Belgique

Avis aux jeunes qui envisagent d’embrasser une carrière de médecin : la réforme des études médicales est en phase de concrétisation. Cet été, le ministre de l’Enseignement supérieur avait dévoilé une note d’orientation présentant les grandes lignes de la réforme à venir (LLB du 20/07/2011). Et ce jeudi, c’est un avant-projet de décret "réorganisant les études du secteur de la santé" qui débarque en bonne et due forme sur la table du gouvernement de la Communauté française. Cet avant-projet, signé Jean-Claude Marcourt (PS), précise les modifications qui seront apportées aux études médicales, mais aussi l’une ou l’autre nouveauté, qui ne sont pas négligeables. "La Libre" s’est procuré ce texte.

Premier grand volet de la réforme, la réduction de la durée des études de base de sept à six ans, souhaitée par la loi (fédérale) du 12 mai 2011 et déjà opérée ailleurs en Europe. La formation globale des médecins diminue donc d’un an, sauf pour les généralistes, dont la spécialisation est passée pour sa part de deux à trois ans.

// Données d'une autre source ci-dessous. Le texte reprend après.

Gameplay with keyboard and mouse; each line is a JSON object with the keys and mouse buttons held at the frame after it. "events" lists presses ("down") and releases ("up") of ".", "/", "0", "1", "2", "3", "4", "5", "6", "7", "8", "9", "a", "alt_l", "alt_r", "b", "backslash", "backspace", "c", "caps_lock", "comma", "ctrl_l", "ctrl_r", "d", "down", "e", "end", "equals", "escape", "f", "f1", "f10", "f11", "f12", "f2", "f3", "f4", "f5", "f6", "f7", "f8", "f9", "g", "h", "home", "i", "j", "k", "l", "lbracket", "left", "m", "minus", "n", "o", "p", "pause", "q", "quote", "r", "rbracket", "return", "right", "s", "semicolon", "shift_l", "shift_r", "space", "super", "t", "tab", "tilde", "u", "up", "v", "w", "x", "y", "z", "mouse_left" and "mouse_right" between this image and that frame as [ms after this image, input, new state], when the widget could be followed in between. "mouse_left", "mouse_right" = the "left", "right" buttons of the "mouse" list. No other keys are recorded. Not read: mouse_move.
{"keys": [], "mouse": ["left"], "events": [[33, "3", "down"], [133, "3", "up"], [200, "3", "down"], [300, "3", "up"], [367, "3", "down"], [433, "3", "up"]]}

Deuxième axe, les modalités d’accès aux études de médecine. A partir de l’année académique 2013-2014, seuls les étudiants ayant pris part à un test d’orientation, organisé début juillet et début septembre, pourront s’inscrire en première année de médecine. Cette épreuve, écrite, vise à évaluer les aptitudes spécifiques et les compétences prérequises pour entreprendre des études supérieures du secteur de la santé. Le test, précise l’avant-projet, portera sur des matières scientifiques (biologie, chimie, physique, mathématiques) ainsi que sur la communication et l’analyse critique de l’information (communication écrite; analyse, synthèse et argumentation; connaissance des langues française et anglaise).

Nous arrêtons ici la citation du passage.